La chapelle des reliques : Sa reconstruction sera achevée en 1855, neuf ans après la mort de son instigatrice. Dans le transept nord, ses reliques sont conservées, et dans la même chapelle se trouvent les reliques de la bienheureuse Placide Viel et celles de la bienheureuse Marthe Le Bouteiller. Le tombeau de sainte Marie-Madeleine Postel est une œuvre de François Halley.

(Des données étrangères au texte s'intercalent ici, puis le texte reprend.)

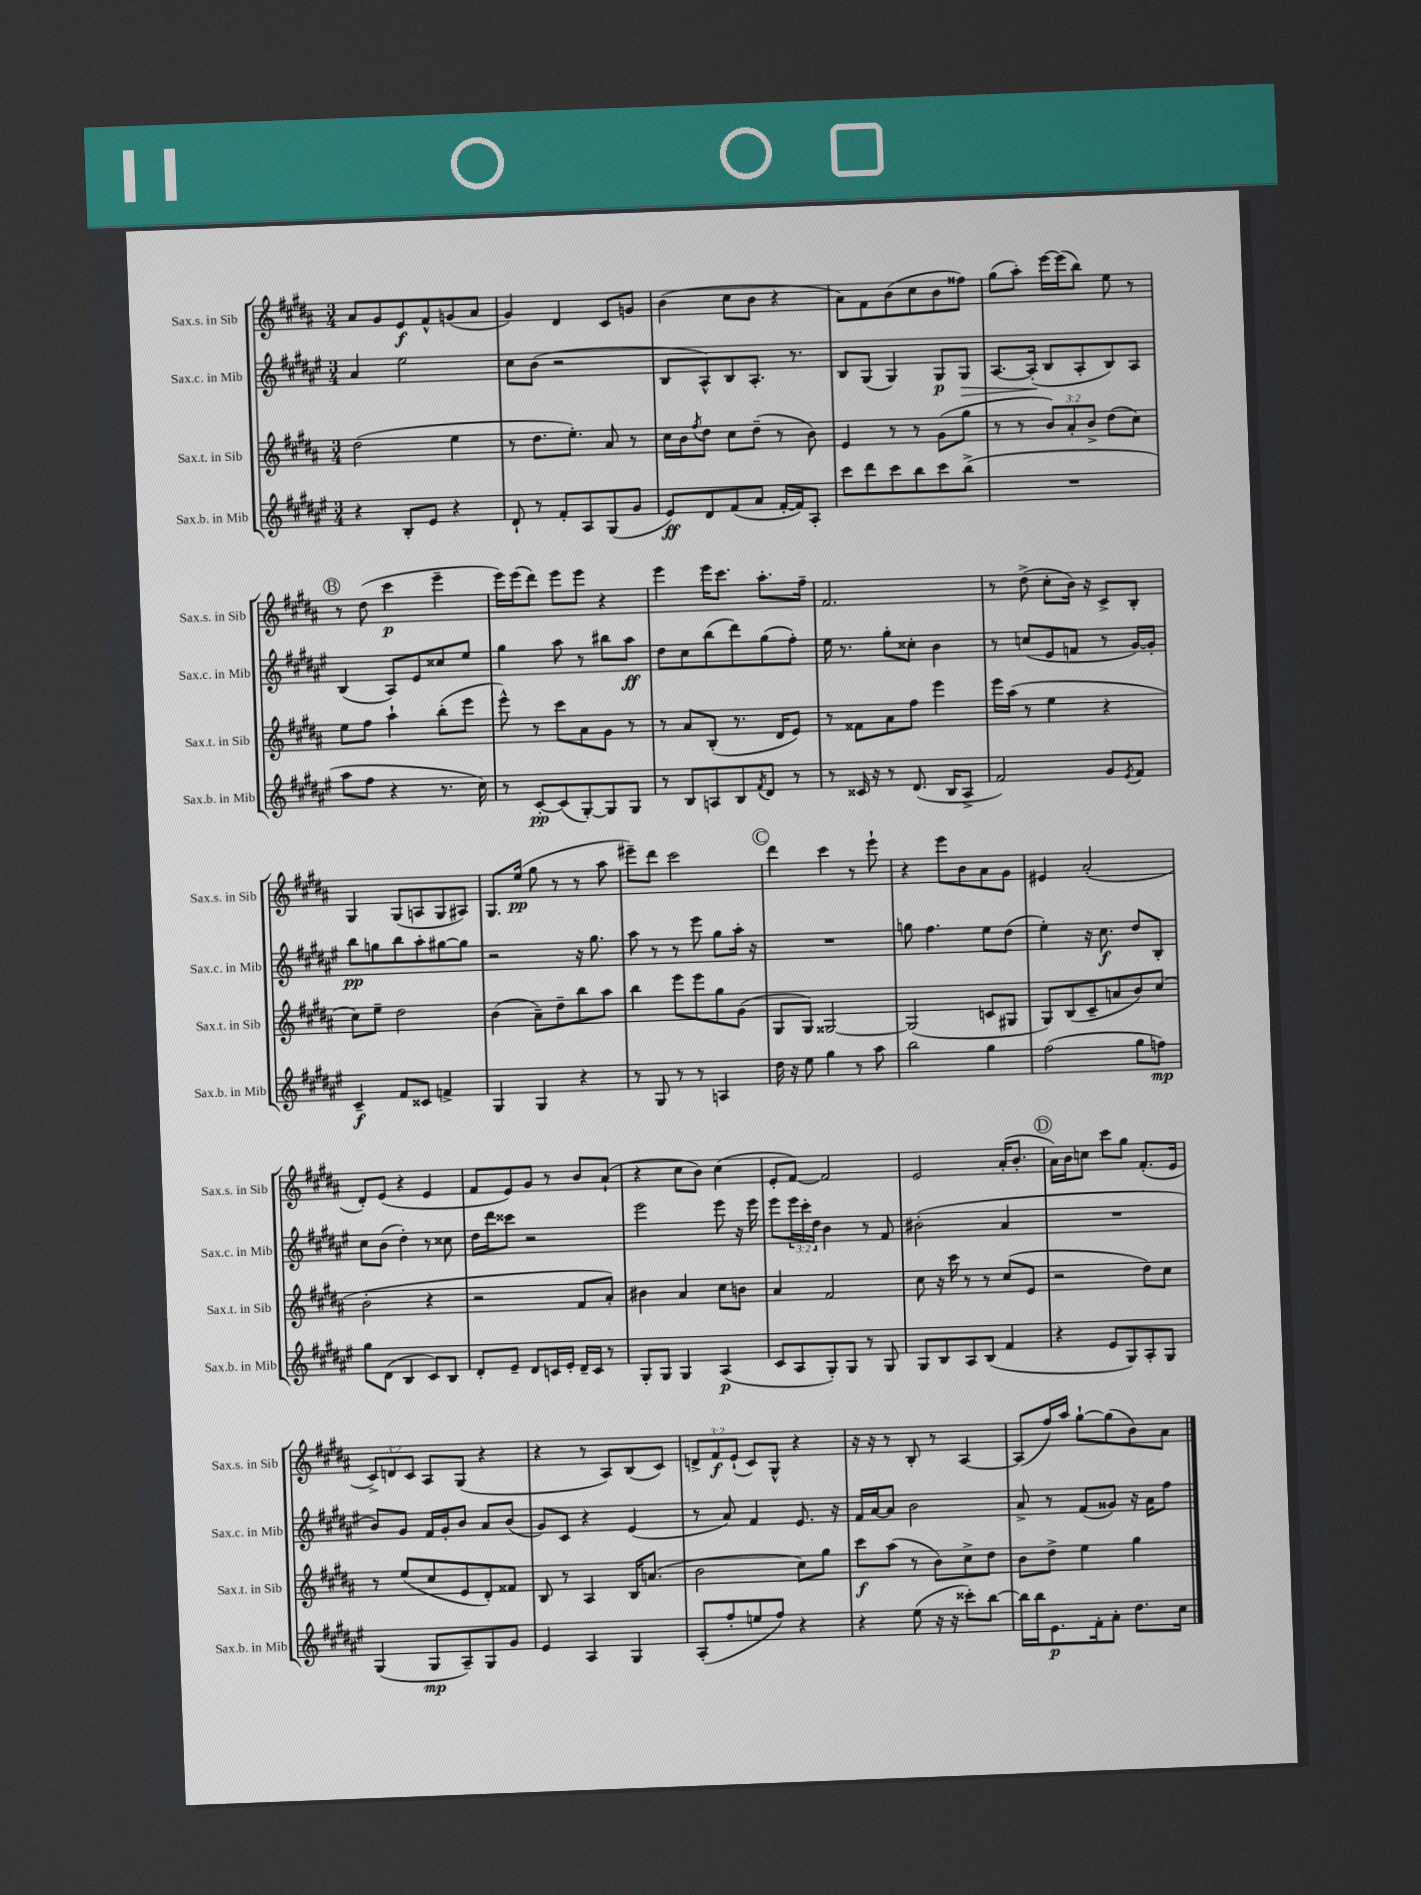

**kern	**dynam	**kern	**dynam	**kern	**dynam	**kern	**dynam
*part4	*part4	*part3	*part3	*part2	*part2	*part1	*part1
*staff4	*staff4	*staff3	*staff3	*staff2	*staff2	*staff1	*staff1
*I"Sax.b. in Mib	*	*I"Sax.t. in Sib	*	*I"Sax.c. in Mib	*	*I"Sax.s. in Sib	*
*I'Sax.b. in Mib	*	*I'Sax.t. in Sib	*	*I'Sax.c. in Mib	*	*I'Sax.s. in Sib	*
*clefG2	*	*clefG2	*	*clefG2	*	*clefG2	*
*k[f#c#g#d#a#e#]	*	*k[f#c#g#d#a#]	*	*k[f#c#g#d#a#e#]	*	*k[f#c#g#d#a#]	*
*M3/4	*	*M3/4	*	*M3/4	*	*M3/4	*
=102	=102	=102	=102	=102	=102	=102	=102
4r	.	(2dd#\	.	4a#/	.	8a#/L	.
.	.	.	.	.	.	8g#/	.
8B'/L	.	.	.	2ee#\	.	8e/	f
8e#/J	.	.	.	.	.	8f#^^/	.
4r	.	4ee\	.	.	.	(8gn/	.
.	.	.	.	.	.	8a#/J	.
=103	=103	=103	=103	=103	=103	=103	=103
8d#`/	.	8r	.	8cc#\L	.	4g#/)	.
8r	.	8.dd#\L	.	(8b\J	.	.	.
8f#'/L	.	.	.	2r	.	4d#/	.
.	.	8.ee'\J)	.	.	.	.	.
8A#/	.	.	.	.	.	.	.
(8G#/	.	8a#/	.	.	.	8c#/L	.
8g#/J	.	8r	.	.	.	8gn/J	.
=104	=104	=104	=104	=104	=104	=104	=104
8e#/L)	ff	16cc#\LL	.	8B/L	.	(4b\	.
.	.	16b\J	.	.	.	.	.
.	.	8qff#/	.	.	.	.	.
8d#/	.	8dd#\J	.	8A#^^/)	.	.	.
(8f#/	.	8cc#\L	.	8B/	.	8cc#\L	.
8a#/J	.	(8dd#~\J	.	8.A#'/J	.	8b\J	.
[16f#'/LL	.	8r	.	.	.	4r	.
16f#/J])	.	.	.	8.r	.	.	.
8A#'/J	.	8b\)	.	.	.	.	.
=105	=105	=105	=105	=105	=105	=105	=105
8ccc#\L	.	4e/	.	8B/L	.	8a#\L)	.
8ddd#\	.	.	.	(8G#/J	.	8f#\	.
8ccc#\	.	8r	.	4G#/)	.	(8b\	.
8bb\	.	8r	.	.	.	8cc#\	.
8ccc#\	.	(8g#\L	.	8G#/L	p	8b\	.
!	!	!	!	!	!LO:HP:b	!	!
(8bb^\J	.	8gg#\J	.	8G#/J	>	8ff##X\J)	.
=106	=106	=106	=106	=106	=106	=106	=106
2.r	.	8r	.	[8.A#/L	.	(8gg#\L	.
.	.	8r	.	.	.	8aa#'\J)	.
.	.	.	.	(16A#'/Jk]	.	.	.
.	.	12b/L)	.	8B/L	]	[16eee\LL	.
.	.	.	.	.	.	(16eee\J]	.
.	.	12a#'/	.	.	.	.	.
.	.	.	.	8A#'/	.	8bb\J)	.
.	.	12b^/J	.	.	.	.	.
.	.	(8dd#\L	.	8B/)	.	8ee\	.
.	.	8cc#\J)	.	8A#/J	.	8r	.
!!LO:LB:g=z
!!LO:REH:place=s1:t=B
=107	=107	=107	=107	=107	=107	=107	=107
8aa#\L	.	8ee\L	.	(4B/	.	8r	.
8ff#\J	.	8ff#\J	.	.	.	(8dd#\	.
4r	.	4aa#`\	.	8A#/L)	.	4ccc#\	p
.	.	.	.	8e#/	.	.	.
8.r	.	(8bb'\L	.	8cc##X/	.	4eee~\	.
.	.	8eee\J	.	8ee#/J	.	.	.
16cc#\)	.	.	.	.	.	.	.
=108	=108	=108	=108	=108	=108	=108	=108
8r	.	8eee^^\)	.	4gg#\	.	16eee\LL)	.
.	.	.	.	.	.	(16eee\J	.
[8c#'/L	pp	8r	.	.	.	8ddd#\J)	.
(8c#/]	.	8ccc#\L	.	8aa#\	.	8eee\L	.
[8G#'/)	.	8a#\	.	8r	.	8eee\J	.
8G#/]	.	8g#\J	.	8bb#X\L	.	4r	.
8G#/J	.	8r	.	8aa#\J	ff	.	.
=109	=109	=109	=109	=109	=109	=109	=109
8r	.	8r	.	8dd#\L	.	4eee\	.
8B/L	.	8a#/L	.	8cc#\	.	.	.
8An/	.	(8B'/J	.	(8bb\	.	16eee\KL	.
.	.	.	.	.	.	8.ccc#\J	.
8B/	.	8.r	.	8ddd#\)	.	.	.
8qf#/	.	.	.	.	.	.	.
8d#/J	.	.	.	(8gg#\	.	8.aa#'\L	.
.	.	16d#/KL	.	.	.	.	.
8r	.	8e/J)	.	8ff#'\J)	.	.	.
.	.	.	.	.	.	16ff#~\Jk	.
=110	=110	=110	=110	=110	=110	=110	=110
8r	.	8r	.	16ee#\	.	2.f#/	.
.	.	.	.	8.r	.	.	.
16c##X/	.	8f##X\L	.	.	.	.	.
16r	.	.	.	.	.	.	.
8r	.	8a#\	.	8gg#'\L	.	.	.
(8.d#/	.	8ff#\J	.	8cc##X'\J	.	.	.
.	.	4eee\	.	4b\	.	.	.
16B/KL	.	.	.	.	.	.	.
8A#^/J	.	.	.	.	.	.	.
=111	=111	=111	=111	=111	=111	=111	=111
2f#/)	.	16eee\LL	.	8r	.	8r	.
.	.	(16aa#\JJ	.	.	.	.	.
.	.	8r	.	(8ccn/L	.	(8dd#^\	.
.	.	4ee\	.	8e#/	.	8cc#'\L	.
.	.	.	.	8fn/J	.	16b\Jk)	.
.	.	.	.	.	.	16r	.
8g#/L	.	4r	.	8r	.	8c#^/L	.
8qe#/	.	.	.	.	.	.	.
8f#/J	.	.	.	[16g#/LL)	.	8B'/J	.
.	.	.	.	16g#'/JJ]	.	.	.
!!LO:LB:g=z
=112	=112	=112	=112	=112	=112	=112	=112
4c#~/	f	8cc#\L)	.	8bb\L	pp	4G#/	.
.	.	8ee~\J	.	8ggn\	.	.	.
8f#/L	.	2dd#\	.	8bb\	.	(8G#/L	.
8c##X/J	.	.	.	8aa#'\	.	8An/	.
4fn^/	.	.	.	[8gg#X\	.	8G#/	.
.	.	.	.	8gg#\J]	.	8A#X/J)	.
=113	=113	=113	=113	=113	=113	=113	=113
4G#/	.	(4b\	.	2r	.	8.G#/L	.
.	.	.	.	.	.	(16ee/Jk	pp
4G#/	.	8a#~\L)	.	.	.	8gg#\	.
.	.	8dd#~\	.	.	.	8r	.
4r	.	8bb\	.	16r	.	8r	.
.	.	.	.	8.gg#\	.	.	.
.	.	8aa#\J	.	.	.	8aa#\	.
=114	=114	=114	=114	=114	=114	=114	=114
8r	.	4bb\	.	8aa#\	.	8eee#X~\L)	.
8G#/	.	.	.	8r	.	8ddd#\J	.
8r	.	8eee\L	.	8r	.	2ccc#\	.
8r	.	8eee\	.	8eee#\	.	.	.
4An/	.	8gg#\	.	8gg#\L	.	.	.
.	.	(8g#\J	.	16aa#'\Jk	.	.	.
.	.	.	.	16r	.	.	.
!!LO:REH:place=s1:t=C
=115	=115	=115	=115	=115	=115	=115	=115
16dd#\	.	8G#/L	.	2.r	.	4ddd#\	.
16r	.	.	.	.	.	.	.
8ee#\	.	8G#/J)	.	.	.	.	.
4gg#\	.	[2G##X/	.	.	.	4ccc#\	.
8r	.	.	.	.	.	8r	.
8aa#\	.	.	.	.	.	8eee`\	.
=116	=116	=116	=116	=116	=116	=116	=116
2bb\	.	(2G##/]	.	8ggn\	.	4r	.
.	.	.	.	4.ff#\	.	.	.
.	.	.	.	.	.	8eee\L	.
.	.	.	.	.	.	8b\	.
4gg#\	.	8cn/L	.	8ee#\L	.	8a#\	.
.	.	8G#X/J	.	(8dd#\J	.	8g#\J	.
=117	=117	=117	=117	=117	=117	=117	=117
(2ff#\	.	8G#/L)	.	4ee#'\)	.	4e#X/	.
.	.	(8B/	.	.	.	.	.
.	.	8c#~/	.	16r	.	(2a#'/	.
.	.	.	.	8.cc#\	f	.	.
.	.	8an/	.	.	.	.	.
8gg#\L	.	8b/)	.	8dd#/L	.	.	.
8ffn\J)	mp	(8cc#/J	.	8B'/J	.	.	.
!!LO:LB:g=z
=118	=118	=118	=118	=118	=118	=118	=118
8gg#\L	.	2b'\	.	8cc#\L	.	8d#'/L)	.
(8d#\J	.	.	.	(8b\J	.	(8e/J	.
4B/	.	.	.	4dd#'\)	.	4r	.
8c#/L)	.	4r	.	8r	.	4e/	.
8B/J	.	.	.	8cc##X\	.	.	.
=119	=119	=119	=119	=119	=119	=119	=119
8d#'/L	.	2r	.	16dd#\LL	.	8f#/L	.
.	.	.	.	16ddd#\J	.	.	.
8e#~/J	.	.	.	8ccc##X\J	.	8e/)	.
8d#/L	.	.	.	2r	.	8g#/J	.
16cn/L	.	.	.	.	.	8r	.
16e#'/JJ	.	.	.	.	.	.	.
16d#~/LL	.	8f#/L	.	.	.	8b/L	.
16c/JJ	.	.	.	.	.	.	.
8r	.	8a#'/J)	.	.	.	(8a#`/J	.
=120	=120	=120	=120	=120	=120	=120	=120
8G#'/L	.	4b#X\	.	2eee#\	.	4r	.
8G#/J	.	.	.	.	.	.	.
4G#/	.	4a#/	.	.	.	8cc#\L	.
.	.	.	.	.	.	8b\J)	.
(4A#/	p	8cc#\L	.	8eee#\	.	(4cc#\	.
.	.	8bn\J	.	16r	.	.	.
.	.	.	.	16eee#\	.	.	.
=121	=121	=121	=121	=121	=121	=121	=121
8c#/L	.	4a#/	.	8eee#\L	.	8e'/L	.
8A#/	.	.	.	24eee#\L	.	[8f#/J)	.
.	.	.	.	24ccc#'\	.	.	.
.	.	.	.	24dd#\JJ	.	.	.
8G#'/)	.	2f#/	.	4b\	.	2f#/]	.
8G#/J	.	.	.	.	.	.	.
8r	.	.	.	8r	.	.	.
8G#/	.	.	.	8f#/	.	.	.
=122	=122	=122	=122	=122	=122	=122	=122
8G#/L	.	8cc#\	.	(2b#X'\	.	2e/	.
8B/	.	16r	.	.	.	.	.
.	.	16ccc#\	.	.	.	.	.
8A#/	.	8r	.	.	.	.	.
(8B/J	.	8r	.	.	.	.	.
4f#/	.	(8cc#/L	.	4a#/	.	(16a#'/KL	.
.	.	.	.	.	.	8.b'/J	.
.	.	8e/J	.	.	.	.	.
!!LO:REH:place=s1:t=D
=123	=123	=123	=123	=123	=123	=123	=123
4r	.	2r	.	2.r	.	16a#\LL)	.
.	.	.	.	.	.	16b\J	.
.	.	.	.	.	.	8ccn\J	.
8e#/L	.	.	.	.	.	8ccc#\L	.
8G#/)	.	.	.	.	.	8gg#\J	.
8A#'/	.	8dd#\L)	.	.	.	(8.f#'/L	.
8G#/J	.	8cc#\J	.	.	.	.	.
.	.	.	.	.	.	16e/Jk	.
!!LO:LB:g=z
=124	=124	=124	=124	=124	=124	=124	=124
(4G#/	.	8r	.	8b/L)	.	12c#^/L)	.
.	.	.	.	.	.	12dn/	.
.	.	(8ee/L	.	8g#/J	.	.	.
.	.	.	.	.	.	12c#/J	.
8G#/L	mp	8cc#/	.	16f#/LL	.	8A#/L	.
.	.	.	.	16g#'/J	.	.	.
8A#~/)	.	8e/	.	8b/J	.	(8G#/J	.
8G#/	.	8d#'/)	.	8a#/L	.	4r	.
8g#/J	.	8f##X/J	.	(8b/J	.	.	.
=125	=125	=125	=125	=125	=125	=125	=125
4e#/	.	8B/	.	8g#/L)	.	4r	.
.	.	8r	.	8c#/J	.	.	.
4A#/	.	4A#/	.	4r	.	8r	.
.	.	.	.	.	.	8A#/L)	.
4G#/	.	16B/KL	.	(4e#/	.	(8B/	.
.	.	(8.an/J	.	.	.	.	.
.	.	.	.	.	.	8c#/J)	.
=126	=126	=126	=126	=126	=126	=126	=126
(8A#'/L	.	2b\	.	8r	.	12dn^/L	.
.	.	.	.	.	.	12f#/	f
8ff#'/	.	.	.	8a#/)	.	.	.
.	.	.	.	.	.	(12e`/J	.
8een/	.	.	.	4f#/	.	8c#/L)	.
8ff#/J)	.	.	.	.	.	8G#^^/J	.
4r	.	8cc#\L)	.	8.e#/	.	4r	.
.	.	8gg#\J	.	.	.	.	.
.	.	.	.	16r	.	.	.
=127	=127	=127	=127	=127	=127	=127	=127
4r	.	8ccc#\L	f	16f#/LL	.	16r	.
.	.	.	.	[16a#/J	.	16r	.
.	.	(8aa#\J	.	8a#/J]	.	8r	.
(8ee#\	.	8r	.	2b\	.	8B'/	.
16r	.	8b\L)	.	.	.	8r	.
16r	.	.	.	.	.	.	.
8ccc##X'\L)	.	8cc#^\	.	.	.	[4A#/	.
[8bb\J	.	8dd#\J	.	.	.	.	.
=128	=128	=128	=128	=128	=128	=128	=128
16bb\LL]	.	8b\L	.	8a#^/	.	(8A#/L]	.
16bb\J	.	.	.	.	.	.	.
8.e#\	p	8dd#^\J	.	8r	.	16ff#/L)	.
.	.	.	.	.	.	16aa#/JJ	.
.	.	4ee\	.	(8f#/L	.	[8gg#`\L	.
16f#'\k	.	.	.	.	.	.	.
8a#'\J	.	.	.	8g##X/J)	.	(8gg#\]	.
8.dd#\L	.	4gg#\	.	16r	.	8b\)	.
.	.	.	.	16a#\KL	.	.	.
.	.	.	.	8ff#\J	.	8a#\J	.
16cc#\Jk	.	.	.	.	.	.	.
==	==	==	==	==	==	==	==
*-	*-	*-	*-	*-	*-	*-	*-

3 – Après la seconde guerre mondiale

Durant les combats de la Libération, en juin 1944, l’abbaye est bombardée et incendiée. Sa restauration est assurée par les Services de la reconstruction et des monuments historiques, sous la direction de Yves-Marie Froidevaux. Les façades et toitures des bâtiments conventuels sont inscrits monuments historiques le 29 novembre 1954. La chaire, œuvre inachevée de Halley est alors déplacée. Elle se trouve actuellement au bas de la nef latérale nord, à gauche en entrant.

Dans le chœur, on peut voir un autel sculpté du xve siècle illustrant des scènes de l’enfance de Jésus. Les vitraux qui ornent le chœur, l’abside, le transept et les verrières de la façade sont l’œuvre d’Adeline Bony-Hébert-Stevens.

Une petite maison, appelée la Gloriette conserve les souvenirs de sainte Marie-Madeleine Postel, à l’endroit où se trouvait la bibliothèque du temps des moines bénédictins, et où la sainte vécut entre 1832 et 1846.